Kerala Tourism Watch: Close down golf course in India
Golf courses in Kerala, India are being increasingly brought in to focus due to the environmental and social problems that they engender.
Kerala Tourism Watch, a coalition of civil society activists and local communities, along with Equations and Kabani – the other direction, have urged the Kerala government to close the Trivandrum golf club and abandon its golf course. The coalition believes that the environmental and social impacts warrant a more fundamental approach of dissolution rather than changing the ownership from private to public.

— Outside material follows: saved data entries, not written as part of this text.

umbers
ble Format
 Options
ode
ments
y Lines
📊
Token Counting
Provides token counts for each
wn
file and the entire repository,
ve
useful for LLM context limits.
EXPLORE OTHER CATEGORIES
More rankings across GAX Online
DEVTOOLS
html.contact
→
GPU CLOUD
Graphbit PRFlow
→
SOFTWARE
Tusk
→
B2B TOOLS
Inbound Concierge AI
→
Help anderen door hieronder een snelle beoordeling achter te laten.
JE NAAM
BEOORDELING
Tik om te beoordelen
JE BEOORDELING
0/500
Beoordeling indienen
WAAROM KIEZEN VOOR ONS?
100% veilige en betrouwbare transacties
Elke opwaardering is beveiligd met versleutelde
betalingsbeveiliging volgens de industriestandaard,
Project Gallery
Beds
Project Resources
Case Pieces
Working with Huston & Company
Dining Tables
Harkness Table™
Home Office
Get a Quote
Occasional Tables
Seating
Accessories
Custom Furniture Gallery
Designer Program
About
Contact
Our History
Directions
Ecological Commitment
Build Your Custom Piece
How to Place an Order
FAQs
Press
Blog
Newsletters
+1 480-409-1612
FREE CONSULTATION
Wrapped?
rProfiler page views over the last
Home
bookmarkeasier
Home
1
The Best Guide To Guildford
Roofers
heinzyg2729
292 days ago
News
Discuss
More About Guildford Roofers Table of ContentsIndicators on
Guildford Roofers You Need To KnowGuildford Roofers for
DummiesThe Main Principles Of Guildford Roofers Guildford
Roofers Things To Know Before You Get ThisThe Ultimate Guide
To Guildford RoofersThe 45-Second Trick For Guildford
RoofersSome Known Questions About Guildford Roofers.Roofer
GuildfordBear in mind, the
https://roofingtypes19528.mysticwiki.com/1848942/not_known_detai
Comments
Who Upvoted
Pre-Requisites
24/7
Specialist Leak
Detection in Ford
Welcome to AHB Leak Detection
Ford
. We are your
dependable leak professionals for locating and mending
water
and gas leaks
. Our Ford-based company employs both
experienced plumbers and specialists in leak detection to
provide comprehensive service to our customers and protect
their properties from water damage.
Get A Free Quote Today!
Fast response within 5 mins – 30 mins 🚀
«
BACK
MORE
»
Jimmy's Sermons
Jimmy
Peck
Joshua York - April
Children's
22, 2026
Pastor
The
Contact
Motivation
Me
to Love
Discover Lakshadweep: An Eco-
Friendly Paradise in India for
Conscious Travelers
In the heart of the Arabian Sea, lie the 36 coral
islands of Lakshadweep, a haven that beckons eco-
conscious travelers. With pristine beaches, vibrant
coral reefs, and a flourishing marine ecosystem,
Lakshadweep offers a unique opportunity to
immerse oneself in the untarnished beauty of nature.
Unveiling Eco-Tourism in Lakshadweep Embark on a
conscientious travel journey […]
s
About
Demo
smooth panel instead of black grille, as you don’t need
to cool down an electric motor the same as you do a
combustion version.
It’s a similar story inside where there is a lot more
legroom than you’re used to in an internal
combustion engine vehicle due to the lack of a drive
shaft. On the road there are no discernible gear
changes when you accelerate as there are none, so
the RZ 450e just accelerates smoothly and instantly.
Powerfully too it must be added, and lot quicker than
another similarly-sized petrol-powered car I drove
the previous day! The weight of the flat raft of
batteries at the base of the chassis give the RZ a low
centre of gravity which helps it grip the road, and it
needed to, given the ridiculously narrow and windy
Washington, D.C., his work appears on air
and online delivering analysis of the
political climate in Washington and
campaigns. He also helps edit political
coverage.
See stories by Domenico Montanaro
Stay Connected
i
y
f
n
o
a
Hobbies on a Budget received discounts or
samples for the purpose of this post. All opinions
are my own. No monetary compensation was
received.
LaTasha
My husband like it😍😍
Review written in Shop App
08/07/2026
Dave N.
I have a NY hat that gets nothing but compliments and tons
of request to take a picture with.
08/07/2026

The golf courses are being increasingly brought in to focus due to the environmental and social problems that they engender. Everywhere in the world, golf courses have been a major threat for local communities primarily in terms of uncontrolled ground water depletion. Trivandrum golf course for example has been reportedly consuming lakhs of liters of water every day to maintain the grass turf. Conservative estimates by various international agencies show that an 18-hole golf course would consume 50 lakh liters of water a day, enough for nearly 10,000 families in a state like Kerala. We must remember that the water consumption by the Coca cola plant at Plachimada had been 5 lakh liters a day. It is hardly surprising that the arrears towards water charges of Trivandrum Golf Club ran in to several lakhs of rupees. At a time when the common people in the city face acute water shortage, maintaining a golf course with direct and indirect state subsidies violate principles of social justice.
The argument that the golf courses would promote tourism in the state is completely unfounded, accordling to the coalition. Studies have shown that tourists visiting destinations in developing countries, including India, belong to the low spending segment of international travelers, and that it is unlikely that they will be interested in golf. Alternatively, they feel that golf courses will not be an adequate incentive for high spending travelers to visit destinations in poor countries, and that allowing golf courses to flourish disregarding their environmental and social impacts will only serve the interest of the local elites.
The coalition demands that government should take back this valuable property and sees this opportunity to convert it into a bio diversity park. The coalition strongly condemns the attempt by club authorities to use the tourism façade to legitimise their elitist biases and vested interests.
Even further, the coalition is demanding that existing courses in Trivandrum and Kochi be immediately closed down, as well as shelving the proposed one in Nedumbassery, noting that the Nedumbassery project involves land acquired by evicting local people in the name of Nedumbassery International Airport. Tourism department and government of Kerala should pay attention to the concerns raised by national and international movements which oppose golf courses on environmental and social grounds.